Three New Research Papers Explore Multi-Agent AI Systems and Data Management
Three recent preprints on arXiv address different aspects of multi-agent AI systems and their applications.
According to arXiv:2602.21351v1, researchers have developed a hierarchical multi-agent system designed for autonomous discovery in geoscientific data archives. The paper addresses what it describes as a “significant scalability challenge” created by the rapid accumulation of Earth science data. The authors note that while repositories like PANGAEA host vast collections of datasets, “citation metrics indicate that a substantial portion remains underutilized, limiting data” reuse.

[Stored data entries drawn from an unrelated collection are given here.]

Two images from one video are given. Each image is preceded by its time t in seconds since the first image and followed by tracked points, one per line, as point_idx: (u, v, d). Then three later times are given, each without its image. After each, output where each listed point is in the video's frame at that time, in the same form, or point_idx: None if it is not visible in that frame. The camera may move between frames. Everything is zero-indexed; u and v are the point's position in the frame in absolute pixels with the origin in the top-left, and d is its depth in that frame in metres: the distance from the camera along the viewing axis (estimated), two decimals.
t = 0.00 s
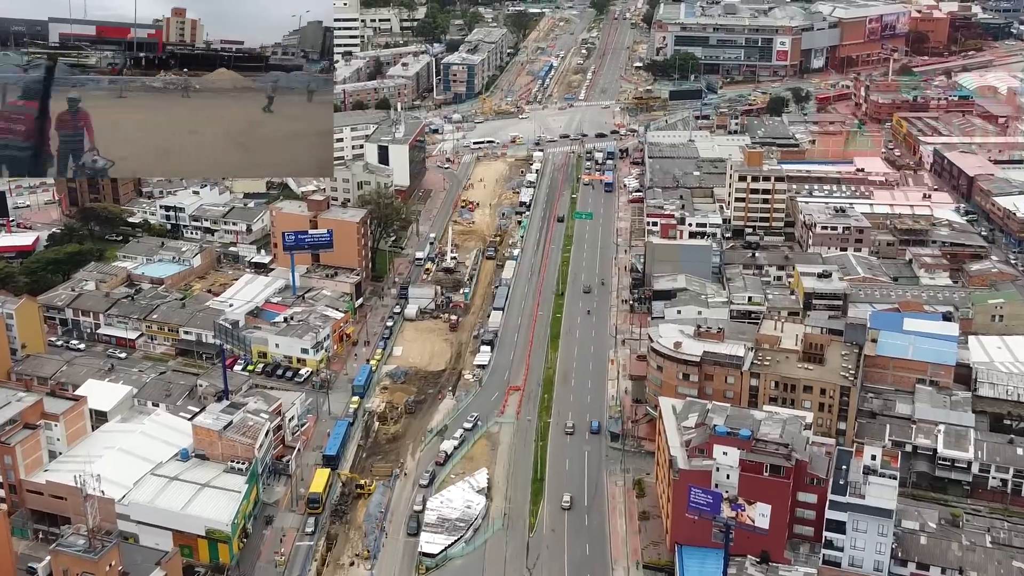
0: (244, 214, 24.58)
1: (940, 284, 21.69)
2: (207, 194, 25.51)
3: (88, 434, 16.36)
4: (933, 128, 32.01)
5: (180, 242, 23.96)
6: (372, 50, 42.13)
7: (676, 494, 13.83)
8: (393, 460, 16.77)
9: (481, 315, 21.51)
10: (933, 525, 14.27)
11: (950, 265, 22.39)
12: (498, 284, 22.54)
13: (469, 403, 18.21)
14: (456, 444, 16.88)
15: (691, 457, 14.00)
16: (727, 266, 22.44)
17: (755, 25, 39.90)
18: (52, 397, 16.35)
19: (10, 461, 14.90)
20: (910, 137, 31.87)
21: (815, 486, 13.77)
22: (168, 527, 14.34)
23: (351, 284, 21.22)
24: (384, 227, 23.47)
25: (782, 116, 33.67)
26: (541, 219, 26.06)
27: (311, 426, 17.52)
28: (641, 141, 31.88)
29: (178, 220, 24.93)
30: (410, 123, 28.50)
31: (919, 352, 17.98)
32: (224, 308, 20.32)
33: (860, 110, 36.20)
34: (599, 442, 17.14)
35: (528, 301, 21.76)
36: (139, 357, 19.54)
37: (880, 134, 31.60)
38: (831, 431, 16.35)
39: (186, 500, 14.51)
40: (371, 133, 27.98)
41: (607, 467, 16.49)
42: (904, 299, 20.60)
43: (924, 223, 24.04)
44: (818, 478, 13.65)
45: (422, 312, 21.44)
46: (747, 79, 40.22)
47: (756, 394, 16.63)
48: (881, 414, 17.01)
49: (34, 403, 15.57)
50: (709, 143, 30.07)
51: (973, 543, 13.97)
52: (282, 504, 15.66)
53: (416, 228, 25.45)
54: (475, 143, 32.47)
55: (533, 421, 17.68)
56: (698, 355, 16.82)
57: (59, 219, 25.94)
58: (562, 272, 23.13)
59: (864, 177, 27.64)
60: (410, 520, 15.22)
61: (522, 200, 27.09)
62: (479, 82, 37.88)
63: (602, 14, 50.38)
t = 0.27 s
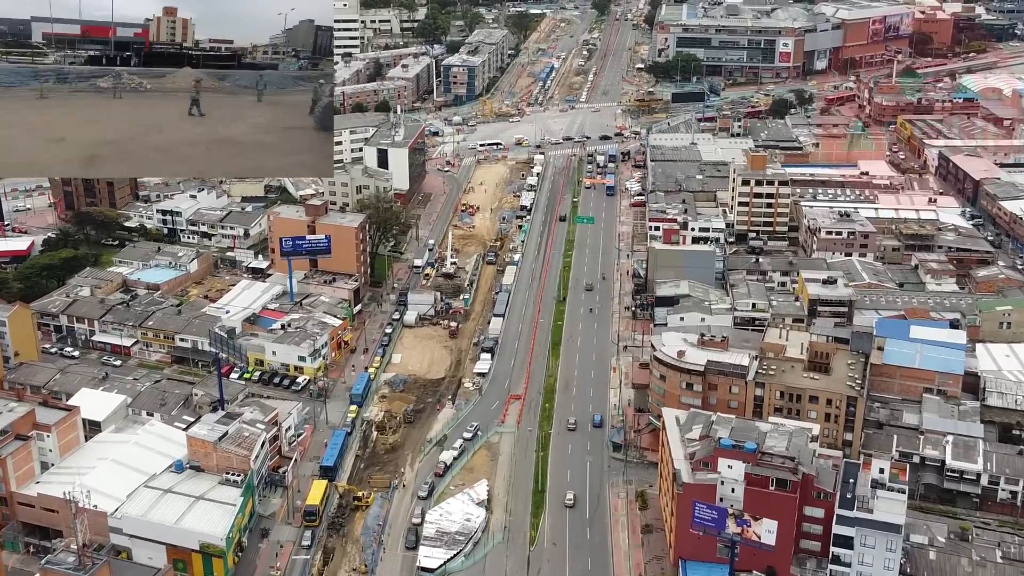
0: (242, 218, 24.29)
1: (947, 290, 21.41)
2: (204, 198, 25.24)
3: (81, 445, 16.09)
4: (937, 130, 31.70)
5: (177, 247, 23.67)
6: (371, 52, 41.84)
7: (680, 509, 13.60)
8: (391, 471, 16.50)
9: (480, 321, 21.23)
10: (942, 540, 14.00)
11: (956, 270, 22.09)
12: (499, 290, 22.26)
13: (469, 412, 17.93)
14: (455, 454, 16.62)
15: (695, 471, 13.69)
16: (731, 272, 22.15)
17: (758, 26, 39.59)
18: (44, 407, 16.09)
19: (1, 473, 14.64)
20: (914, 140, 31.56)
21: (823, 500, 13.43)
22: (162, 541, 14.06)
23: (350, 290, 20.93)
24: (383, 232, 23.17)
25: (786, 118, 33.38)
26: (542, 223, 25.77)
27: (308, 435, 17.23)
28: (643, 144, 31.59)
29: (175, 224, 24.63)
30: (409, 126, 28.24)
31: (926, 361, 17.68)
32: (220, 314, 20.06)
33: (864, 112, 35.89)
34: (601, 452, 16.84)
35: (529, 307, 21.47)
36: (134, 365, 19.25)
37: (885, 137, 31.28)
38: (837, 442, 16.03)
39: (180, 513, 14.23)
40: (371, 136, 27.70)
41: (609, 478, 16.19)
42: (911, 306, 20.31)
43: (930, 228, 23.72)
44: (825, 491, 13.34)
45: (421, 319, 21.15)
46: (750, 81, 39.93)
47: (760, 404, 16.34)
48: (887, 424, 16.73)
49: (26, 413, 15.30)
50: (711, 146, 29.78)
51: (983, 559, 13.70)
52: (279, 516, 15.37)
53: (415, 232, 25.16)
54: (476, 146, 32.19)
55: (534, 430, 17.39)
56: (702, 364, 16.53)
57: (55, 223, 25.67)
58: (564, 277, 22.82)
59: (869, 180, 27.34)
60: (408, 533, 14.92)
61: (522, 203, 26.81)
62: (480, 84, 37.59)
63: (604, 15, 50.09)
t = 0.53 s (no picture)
0: (239, 223, 24.00)
1: (953, 296, 21.13)
2: (201, 202, 24.95)
3: (73, 456, 15.80)
4: (942, 133, 31.42)
5: (174, 252, 23.38)
6: (371, 53, 41.56)
7: (684, 523, 13.34)
8: (390, 482, 16.21)
9: (481, 328, 20.94)
10: (951, 555, 13.70)
11: (963, 276, 21.81)
12: (500, 295, 21.99)
13: (468, 422, 17.64)
14: (455, 465, 16.33)
15: (700, 485, 13.48)
16: (734, 277, 21.86)
17: (761, 28, 39.30)
18: (36, 417, 15.80)
19: None
20: (919, 143, 31.26)
21: (830, 515, 13.15)
22: (155, 555, 13.80)
23: (348, 296, 20.63)
24: (383, 237, 22.87)
25: (789, 121, 33.09)
26: (543, 228, 25.49)
27: (305, 446, 16.95)
28: (645, 147, 31.30)
29: (172, 228, 24.34)
30: (409, 129, 27.95)
31: (934, 370, 17.39)
32: (216, 321, 19.76)
33: (867, 114, 35.59)
34: (602, 463, 16.55)
35: (529, 314, 21.18)
36: (128, 373, 18.97)
37: (889, 139, 30.99)
38: (843, 452, 15.79)
39: (175, 526, 13.97)
40: (370, 139, 27.42)
41: (611, 490, 15.89)
42: (917, 313, 20.03)
43: (936, 233, 23.43)
44: (832, 506, 13.06)
45: (420, 325, 20.86)
46: (752, 83, 39.64)
47: (765, 415, 16.09)
48: (894, 435, 16.44)
49: (17, 424, 15.01)
50: (714, 149, 29.48)
51: None
52: (274, 529, 15.07)
53: (414, 237, 24.86)
54: (477, 148, 31.91)
55: (534, 440, 17.10)
56: (706, 374, 16.24)
57: (51, 227, 25.38)
58: (565, 283, 22.54)
59: (874, 184, 27.04)
60: (407, 546, 14.62)
61: (523, 207, 26.51)
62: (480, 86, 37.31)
63: (605, 16, 49.80)
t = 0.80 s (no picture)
0: (237, 228, 23.71)
1: (960, 303, 20.84)
2: (198, 207, 24.68)
3: (66, 468, 15.51)
4: (946, 136, 31.13)
5: (170, 257, 23.08)
6: (371, 54, 41.27)
7: (688, 539, 13.06)
8: (388, 495, 15.92)
9: (481, 335, 20.65)
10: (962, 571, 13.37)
11: (969, 283, 21.52)
12: (500, 302, 21.68)
13: (468, 432, 17.34)
14: (454, 477, 16.04)
15: (704, 500, 13.17)
16: (737, 284, 21.54)
17: (763, 29, 39.01)
18: (28, 428, 15.51)
19: None
20: (923, 146, 30.95)
21: (837, 531, 12.86)
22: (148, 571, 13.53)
23: (346, 303, 20.33)
24: (381, 243, 22.56)
25: (792, 123, 32.80)
26: (544, 233, 25.20)
27: (302, 457, 16.67)
28: (646, 150, 31.01)
29: (168, 233, 24.04)
30: (408, 132, 27.67)
31: (942, 380, 17.11)
32: (212, 329, 19.47)
33: (871, 117, 35.28)
34: (604, 475, 16.24)
35: (530, 321, 20.89)
36: (123, 382, 18.69)
37: (893, 143, 30.70)
38: (850, 464, 15.49)
39: (168, 541, 13.69)
40: (368, 142, 27.14)
41: (613, 502, 15.58)
42: (924, 321, 19.73)
43: (942, 238, 23.13)
44: (840, 522, 12.77)
45: (419, 333, 20.56)
46: (755, 85, 39.34)
47: (770, 426, 15.77)
48: (902, 446, 16.16)
49: (8, 436, 14.72)
50: (716, 152, 29.19)
51: None
52: (270, 543, 14.73)
53: (414, 242, 24.57)
54: (477, 152, 31.63)
55: (535, 452, 16.80)
56: (709, 385, 15.93)
57: (46, 232, 25.10)
58: (566, 290, 22.23)
59: (878, 188, 26.75)
60: (405, 560, 14.32)
61: (523, 212, 26.22)
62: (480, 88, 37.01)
63: (606, 17, 49.53)
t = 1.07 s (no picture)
0: (234, 233, 23.44)
1: (966, 310, 20.54)
2: (195, 211, 24.43)
3: (58, 480, 15.23)
4: (951, 139, 30.83)
5: (166, 263, 22.80)
6: (371, 56, 41.01)
7: (692, 556, 12.75)
8: (385, 508, 15.62)
9: (481, 343, 20.37)
10: None
11: (976, 290, 21.22)
12: (500, 309, 21.40)
13: (467, 443, 17.05)
14: (453, 489, 15.75)
15: (708, 516, 12.83)
16: (741, 290, 21.27)
17: (765, 31, 38.73)
18: (19, 440, 15.23)
19: None
20: (928, 149, 30.64)
21: (845, 548, 12.53)
22: None
23: (344, 310, 20.05)
24: (380, 249, 22.27)
25: (795, 127, 32.51)
26: (545, 238, 24.93)
27: (299, 468, 16.39)
28: (648, 154, 30.73)
29: (164, 238, 23.77)
30: (408, 135, 27.40)
31: (950, 391, 16.81)
32: (208, 337, 19.20)
33: (875, 120, 34.96)
34: (606, 487, 15.94)
35: (531, 328, 20.61)
36: (117, 391, 18.41)
37: (897, 146, 30.40)
38: (856, 476, 15.24)
39: (160, 556, 13.39)
40: (367, 146, 26.88)
41: (615, 515, 15.28)
42: (930, 329, 19.43)
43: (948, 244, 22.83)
44: (848, 539, 12.44)
45: (418, 341, 20.28)
46: (757, 87, 39.04)
47: (775, 439, 15.50)
48: (909, 458, 15.85)
49: None
50: (719, 156, 28.91)
51: None
52: (265, 558, 14.41)
53: (413, 247, 24.29)
54: (478, 155, 31.36)
55: (535, 463, 16.51)
56: (713, 396, 15.65)
57: (41, 237, 24.83)
58: (567, 296, 21.94)
59: (883, 192, 26.45)
60: None
61: (524, 217, 25.94)
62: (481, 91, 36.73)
63: (608, 18, 49.28)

A separate paper (arXiv:2602.13477v2) titled “OMNI-LEAK” examines security concerns in multi-agent systems. The research focuses on “Orchestrator Multi-Agent Network Induced Data Leakage.” According to the abstract, while prior work has examined safety and misuse risks associated with individual LLM agents, this paper addresses risks specifically related to their coordinated use in multi-agent systems.
Finally, arXiv:2602.21255v1 presents theoretical work establishing “a general equilibrium theory for systems of large language model (LLM) agents operating under centralized orchestration.” The framework extends the Arrow-Debreu production economy model from 1954 “to infinite-dimensional commodities,” according to the paper.
All three papers represent new submissions to arXiv’s AI section.